A long road to the highest court
Custodia, a Special Purpose Depository Institution focused on digital assets, first applied for a Federal Reserve master account back in October 2020. A master account is essentially a bank’s ticket to the Fed’s payment rails, the infrastructure that lets financial institutions move money, settle transactions, and interact with the broader banking system.
The Fed said no in January 2023, citing concerns about digital asset risks tied to Custodia’s crypto-focused business model.
Custodia didn’t take it quietly. The bank had actually sued the Federal Reserve Board months earlier, in June 2022, arguing that the Fed lacked authority to reject an application from a statutorily eligible depository institution.
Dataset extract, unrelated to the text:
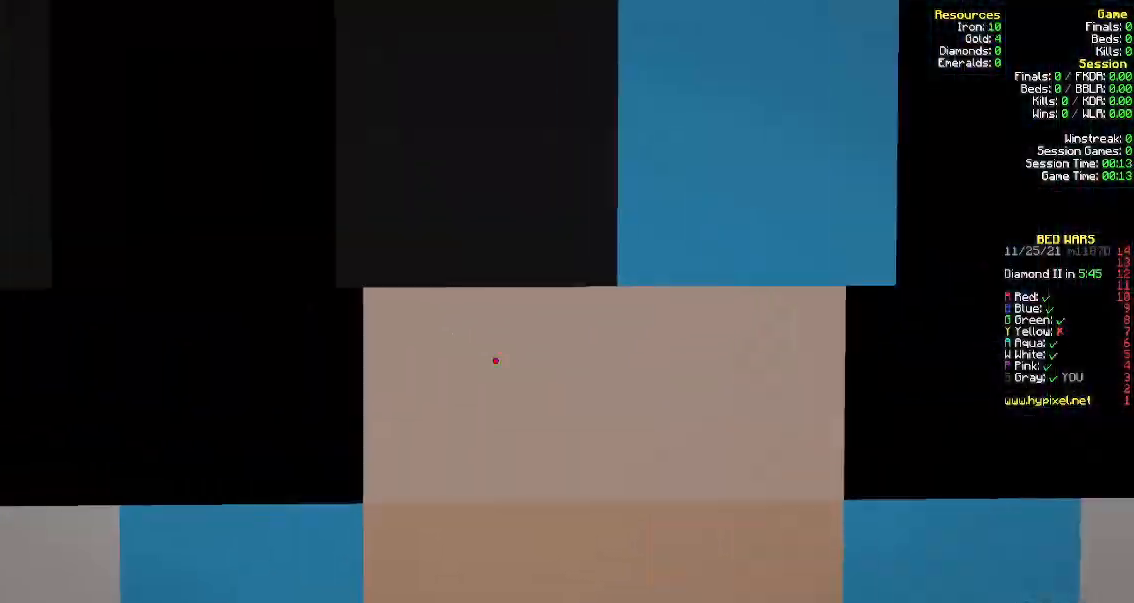
{"keys": [], "mouse": [], "events": []}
AdvertisementThe district court disagreed, ruling against Custodia in 2024. The 10th Circuit Court of Appeals affirmed that decision on October 31, 2025. Then, on March 13, 2026, the 10th Circuit denied Custodia’s petition for en banc rehearing by a vote of 7-3.
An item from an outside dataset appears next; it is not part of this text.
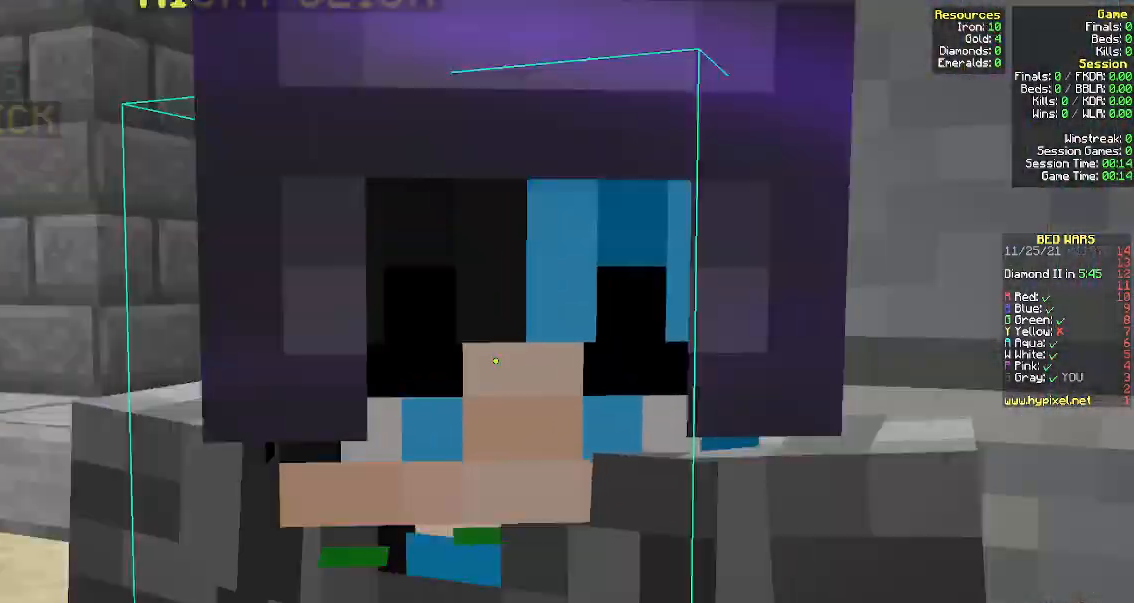
{"keys": [], "mouse": [], "events": []}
Three dissenting judges is notable. It suggests meaningful disagreement on the bench about the scope of the Fed’s discretion, particularly regarding what the denial means for state chartering authority.
On May 22, 2026, Custodia filed for a 30-day extension to submit its petition for a writ of certiorari. The new deadline is July 11, 2026.
Why master accounts matter
Custodia CEO and founder Caitlin Long has called the denial a “death sentence” for the bank’s operations. Without direct Fed access, Custodia’s entire value proposition erodes.
The legal question at the heart of the case is whether the Monetary Control Act and related statutes give the Federal Reserve Banks unlimited discretion to deny master accounts, or whether eligible institutions have some form of legal entitlement to access. If the Fed can effectively override a state’s decision to charter a bank by simply refusing it access to the payment system, that’s a significant rebalancing of federal and state power.
The Kraken variable
In March 2026, Kraken was granted a limited master account, providing an alternative pathway into the Fed’s payment infrastructure for a crypto-adjacent entity.
As of late May 2026, Custodia had not filed its full cert petition but appears to be pursuing both tracks, preparing the Supreme Court filing while reportedly considering a limited account application.
What this means for investors
If the Supreme Court agrees to hear the case and rules in Custodia’s favor, it would establish a precedent that the Fed cannot use master account denials as a de facto veto over state banking charters. If the Court declines to hear the case, or upholds the Fed’s discretion, direct access to the payment system remains subject to the Fed’s discretion rather than state law.
The July 11 deadline for Custodia’s cert petition is the next date to watch. The Supreme Court typically decides whether to grant certiorari within a few months of receiving a petition, meaning a decision on whether this case gets heard could come by late 2026.